-- SOURCE INFORMATION follows --
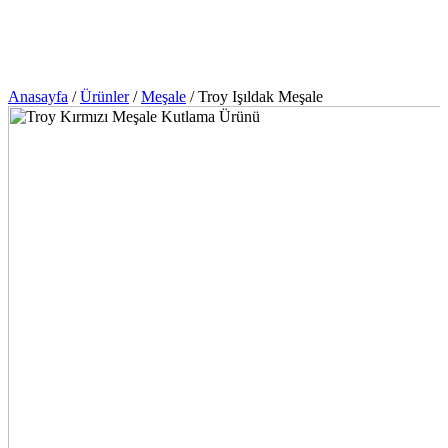
Anasayfa
/
Ürünler
/
Meşale
/
Troy Işıldak Meşale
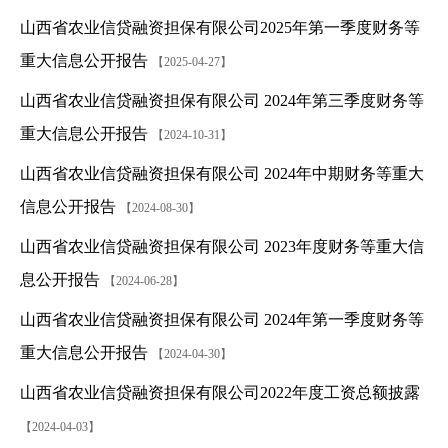
山西省农业信贷融资担保有限公司2025年第一季度财务等
重大信息公开报告
【2025-04-27】
山西省农业信贷融资担保有限公司 2024年第三季度财务等
重大信息公开报告
【2024-10-31】
山西省农业信贷融资担保有限公司 2024年中期财务等重大
信息公开报告
【2024-08-30】
山西省农业信贷融资担保有限公司 2023年度财务等重大信
息公开报告
【2024-06-28】
山西省农业信贷融资担保有限公司 2024年第一季度财务等
重大信息公开报告
【2024-04-30】
山西省农业信贷融资担保有限公司2022年度工资总额披露
【2024-04-03】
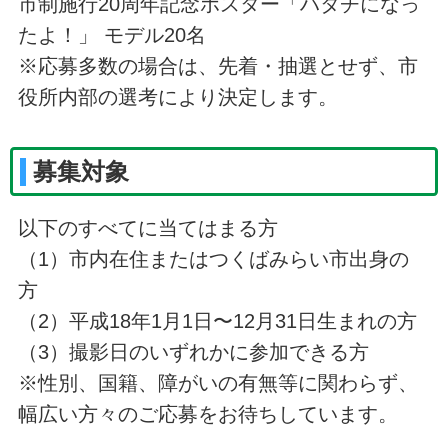
市制施行20周年記念ポスター「ハタチになっ
たよ！」 モデル20名
※応募多数の場合は、先着・抽選とせず、市
役所内部の選考により決定します。
募集対象
以下のすべてに当てはまる方
（1）市内在住またはつくばみらい市出身の
方
（2）平成18年1月1日〜12月31日生まれの方
（3）撮影日のいずれかに参加できる方
※性別、国籍、障がいの有無等に関わらず、
幅広い方々のご応募をお待ちしています。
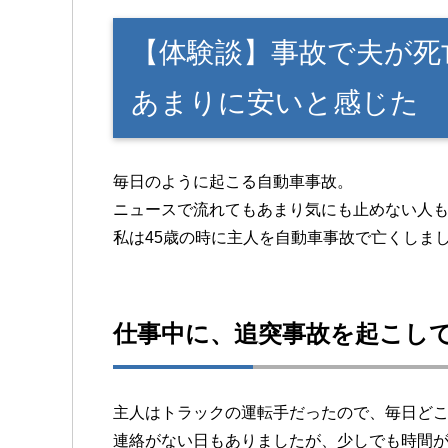
【体験談】事故で夫が死
あまりに安いと感じた
毎日のように起こる自動車事故。
ニュースで流れてもあまり気にも止めない人
私は45歳の時に主人を自動車事故で亡くしま
仕事中に、追突事故を起こし
主人はトラックの運転手だったので、毎日ど
連絡がない日もありましたが、少しでも時間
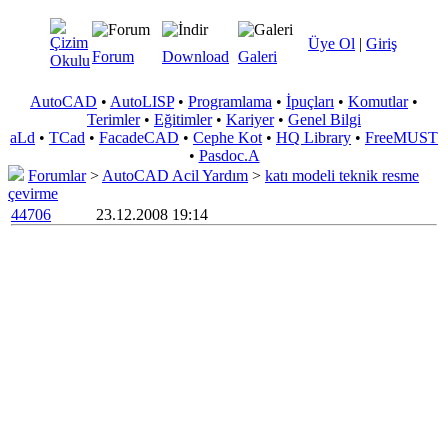
Üye Ol
|
Giriş
Forum
Download
Galeri
AutoCAD
•
AutoLISP
•
Programlama
•
İpuçları
•
Komutlar
•
Terimler
•
Eğitimler
•
Kariyer
•
Genel Bilgi
aLd
•
TCad
•
FacadeCAD
•
Cephe Kot
•
HQ Library
•
FreeMUST
•
Pasdoc.A
Forumlar
>
AutoCAD Acil Yardım
>
katı modeli teknik resme
çevirme
44706
23.12.2008 19:14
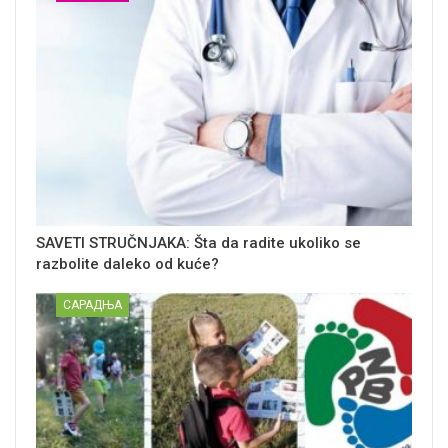
SAVETI STRUČNJAKA: Šta da radite ukoliko se
razbolite daleko od kuće?
САРАДЊА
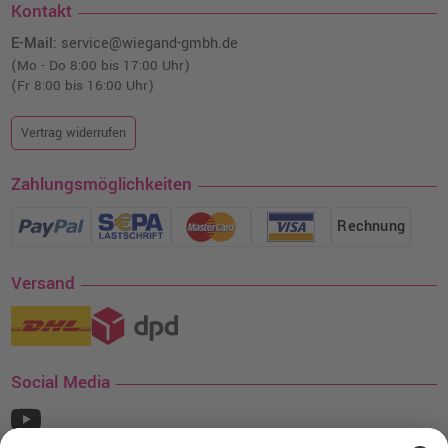
Kontakt
E-Mail:
service@wiegand-gmbh.de
(Mo - Do 8:00 bis 17:00 Uhr)
(Fr 8:00 bis 16:00 Uhr)
Vertrag widerrufen
Zahlungsmöglichkeiten
Rechnung
Versand
Social Media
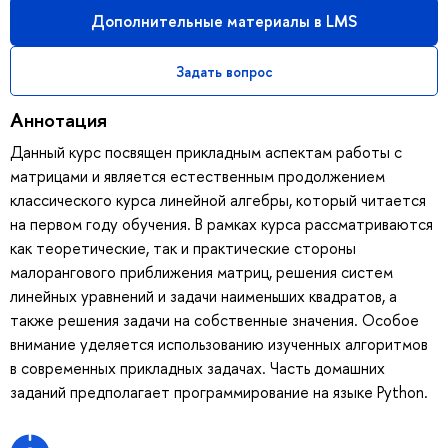
Дополнительные материалы в LMS
Задать вопрос
Аннотация
Данный курс посвящен прикладным аспектам работы с
матрицами и является естественным продолжением
классического курса линейной алгебры, который читается
на первом году обучения. В рамках курса рассматриваются
как теоретические, так и практические стороны
малорангового приближения матриц, решения систем
линейных уравнений и задачи наименьших квадратов, а
также решения задачи на собственные значения. Особое
внимание уделяется использованию изученных алгоритмов
в современных прикладных задачах. Часть домашних
заданий предполагает программирование на языке Python.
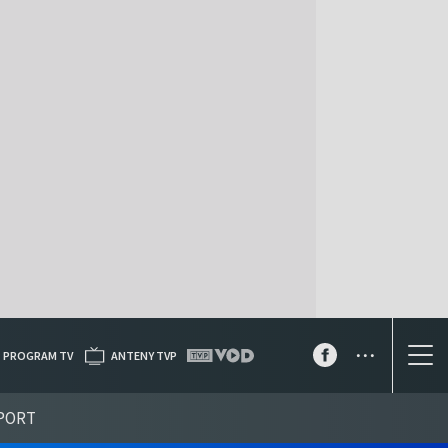
...
PROGRAM TV
ANTENY TVP
PORT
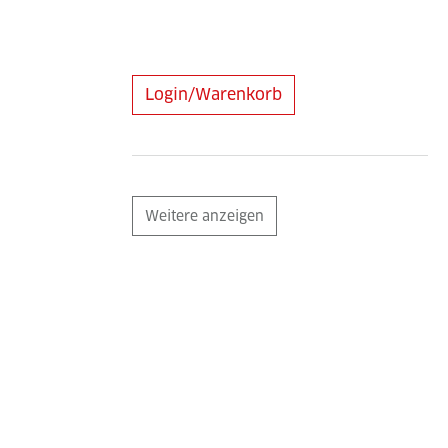
Login/Warenkorb
Weitere anzeigen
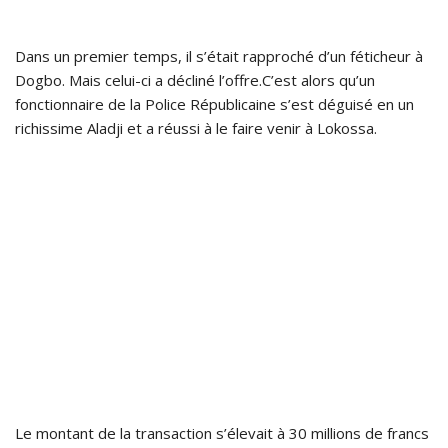
Dans un premier temps, il s’était rapproché d’un féticheur à
Dogbo. Mais celui-ci a décliné l’offre.C’est alors qu’un
fonctionnaire de la Police Républicaine s’est déguisé en un
richissime Aladji et a réussi à le faire venir à Lokossa.
Le montant de la transaction s’élevait à 30 millions de francs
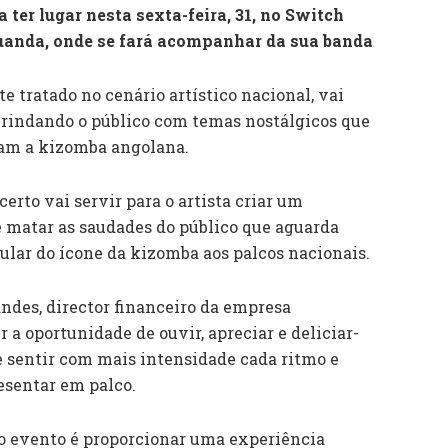
ter lugar nesta sexta-feira, 31, no Switch
Luanda, onde se fará acompanhar da sua banda
 tratado no cenário artístico nacional, vai
 brindando o público com temas nostálgicos que
ram a kizomba angolana.
rto vai servir para o artista criar um
 matar as saudades do público que aguarda
ular do ícone da kizomba aos palcos nacionais.
ndes, director financeiro da empresa
r a oportunidade de ouvir, apreciar e deliciar-
e sentir com mais intensidade cada ritmo e
esentar em palco.
do evento é proporcionar uma experiência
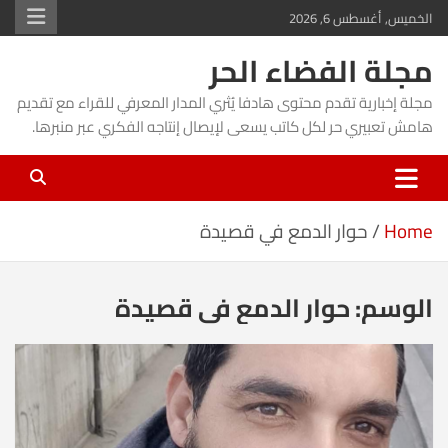
Ski
الخميس, أغسطس 6, 2026
t
مجلة الفضاء الحر
conten
مجلة إخبارية تقدم محتوى هادفا يُثري المدار المعرفي للقراء مع تقديم
هامش تعبيري حر لكل كاتب يسعى لإيصال إنتاجه الفكري عبر منبرها.
Home
حوار الدمع في قصيدة
الوسم:
حوار الدمع في قصيدة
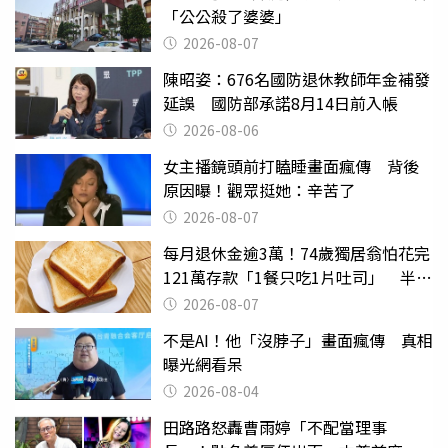
「公公殺了婆婆」
2026-08-07
陳昭姿：676名國防退休教師年金補發
延誤 國防部承諾8月14日前入帳
2026-08-06
女主播鏡頭前打瞌睡畫面瘋傳 背後
原因曝！觀眾挺她：辛苦了
2026-08-07
每月退休金逾3萬！74歲獨居翁怕花完
121萬存款「1餐只吃1片吐司」 半年
後暴瘦嚇壞女兒
2026-08-07
不是AI！他「沒脖子」畫面瘋傳 真相
曝光網看呆
2026-08-04
田路路怒轟曹雨婷「不配當理事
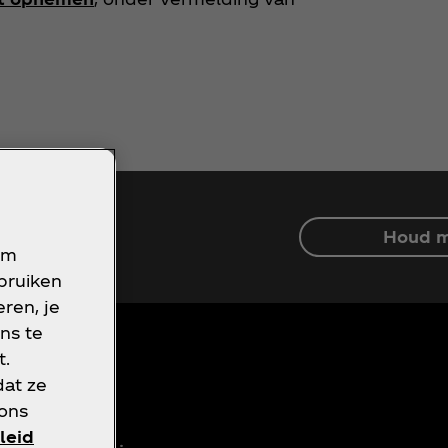
Houd m
om
ebruiken
ren, je
ns te
t.
dat ze
 ons
oorwaarden
leid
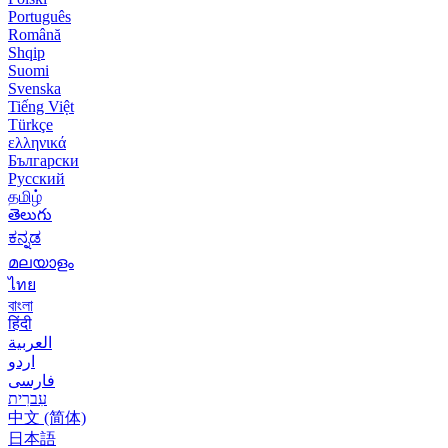
Português
Română
Shqip
Suomi
Svenska
Tiếng Việt
Türkçe
ελληνικά
Български
Русский
தமிழ்
తెలుగు
ಕನ್ನಡ
മലയാളം
ไทย
বাংলা
हिंदी
العربية
اردو
فارسی
עִברִית
中文 (简体)
日本語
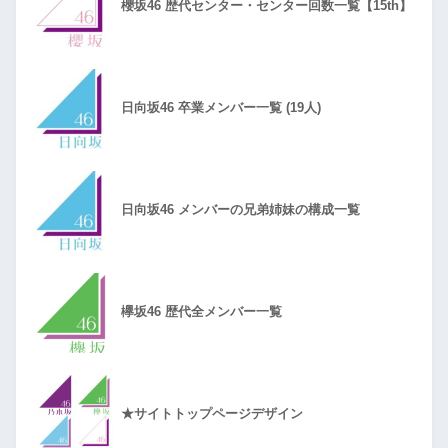
櫻坂46 歴代センター・センター回数一覧【15th】
日向坂46 卒業メンバー一覧 (19人)
日向坂46 メンバーの兄弟姉妹の構成一覧
欅坂46 歴代全メンバー一覧
★サイトトップページデザイン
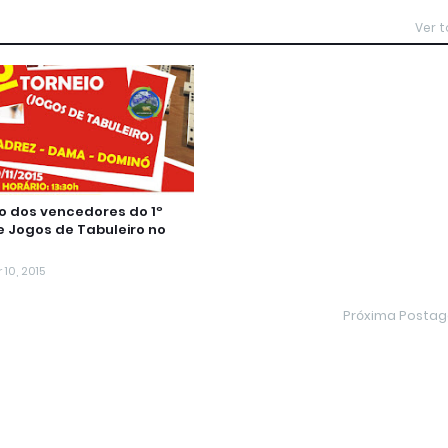
Ver 
 dos vencedores do 1º
e Jogos de Tabuleiro no
10, 2015
Próxima Posta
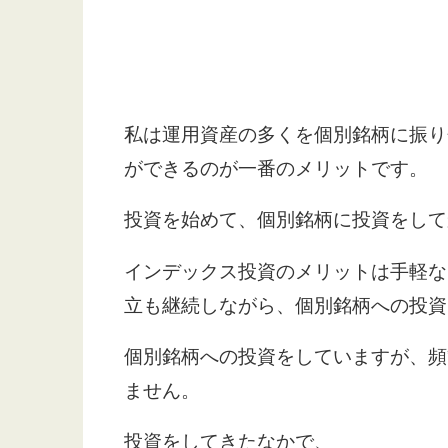
私は運用資産の多くを個別銘柄に振り
ができるのが一番のメリットです。
投資を始めて、個別銘柄に投資をして
インデックス投資のメリットは手軽な
立も継続しながら、個別銘柄への投資
個別銘柄への投資をしていますが、頻
ません。
投資をしてきたなかで、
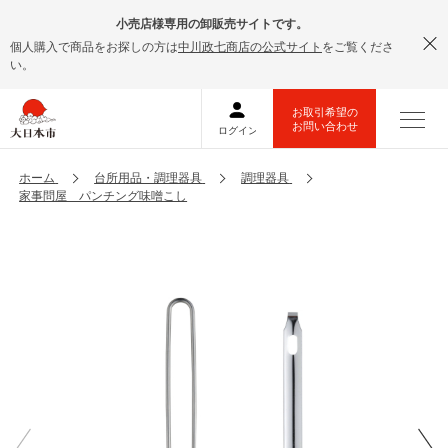
小売店様専用の卸販売サイトです。
個人購入で商品をお探しの方は
中川政七商店の公式サイト
をご覧くださ
い。
ホーム
台所用品・調理器具
調理器具
家事問屋 パンチング味噌こし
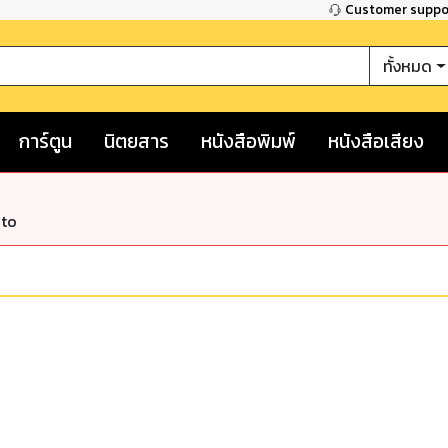
Customer supp
ทั้งหมด
การ์ตูน
นิตยสาร
หนังสือพิมพ์
หนังสือเสียง
nto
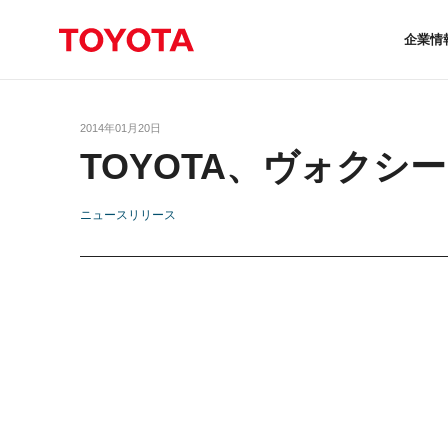
企業情
2014年01月20日
TOYOTA、ヴォク
ニュースリリース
-- SOURCE INFORMATION concluded --
DIRECTIVE:
Set down the lines above, from the very first one through the line that contains "幅広い方々のご応募をお待ちしています。", and leave out the pictures.

SOLUTION TO THIS TASK:
Anasayfa
/
Ürünler
/
Meşale
/
Troy Işıldak Meşale
山西省农业信贷融资担保有限公司2025年第一季度财务等
重大信息公开报告
【2025-04-27】
山西省农业信贷融资担保有限公司 2024年第三季度财务等
重大信息公开报告
【2024-10-31】
山西省农业信贷融资担保有限公司 2024年中期财务等重大
信息公开报告
【2024-08-30】
山西省农业信贷融资担保有限公司 2023年度财务等重大信
息公开报告
【2024-06-28】
山西省农业信贷融资担保有限公司 2024年第一季度财务等
重大信息公开报告
【2024-04-30】
山西省农业信贷融资担保有限公司2022年度工资总额披露
【2024-04-03】
市制施行20周年記念ポスター「ハタチになっ
たよ！」 モデル20名
※応募多数の場合は、先着・抽選とせず、市
役所内部の選考により決定します。
募集対象
以下のすべてに当てはまる方
（1）市内在住またはつくばみらい市出身の
方
（2）平成18年1月1日〜12月31日生まれの方
（3）撮影日のいずれかに参加できる方
※性別、国籍、障がいの有無等に関わらず、
幅広い方々のご応募をお待ちしています。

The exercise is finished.